Dies hätte sehr negative Auswirkungen auf die Märkte, die in letzter Zeit mit einem kurzfristigen Aufschub rechnen. Wir erwarten insbesondere eine Abwertung des britischen Pfund gegenüber allen wichtigen Währungen. Die Renditen von britischen Staatsanleihen würden wahrscheinlich sinken, da Anleger auf den britischen Märkten nach Sicherheit suchen würden, während die Bank of England weitere Lockerungsmaßnahmen vornehmen würde, um einen kurzfristigen Wachstumsschock abzufedern. Britische Aktien und Immobilien sollten unserer Meinung nach besonders stark betroffen sein. In geringerem Maße wäre dies auch ein negatives Ereignis für Risikoanlagen weltweit, insbesondere jedoch in Europa.

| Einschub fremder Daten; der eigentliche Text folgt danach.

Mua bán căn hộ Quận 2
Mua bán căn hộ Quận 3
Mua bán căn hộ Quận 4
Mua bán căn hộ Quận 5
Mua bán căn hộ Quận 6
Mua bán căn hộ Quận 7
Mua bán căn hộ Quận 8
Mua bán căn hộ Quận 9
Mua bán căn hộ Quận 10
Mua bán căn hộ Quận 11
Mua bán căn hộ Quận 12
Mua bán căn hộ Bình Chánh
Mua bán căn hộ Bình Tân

Die EU wird wahrscheinlich einen Aufschub gewähren, aber ein ungeregelter Brexit ist immer noch nicht vom Tisch

Es besteht die allgemeine Auffassung, dass die EU wahrscheinlich einen Aufschub von Artikel 50 gewähren wird, wenn Großbritannien einen solchen Antrag stellt. Deutschland und andere große EU-Mitgliedstaaten haben eine offensichtliche Bereitschaft zur Flexibilität bekundet. Diese Länder könnten Druck auf kleinere Staaten ausüben. Auch EU-Ratspräsident Donald Tusk hat die EU aufgefordert, sich für einen Aufschub offen zu zeigen. Darüber hinaus wäre ein Ausstieg ohne vertragliche Regelung am 29. März in niemandes Interesse. Wir erwarten daher, dass Großbritannien und die EU eine Art Verlängerungsabkommen schließen werden und damit eine Katastrophe verhindert werden kann. Dennoch hat der häufig turbulente Brexit-Prozess deutlich gemacht, dass keine noch so gefährliche Option vom Tisch ist.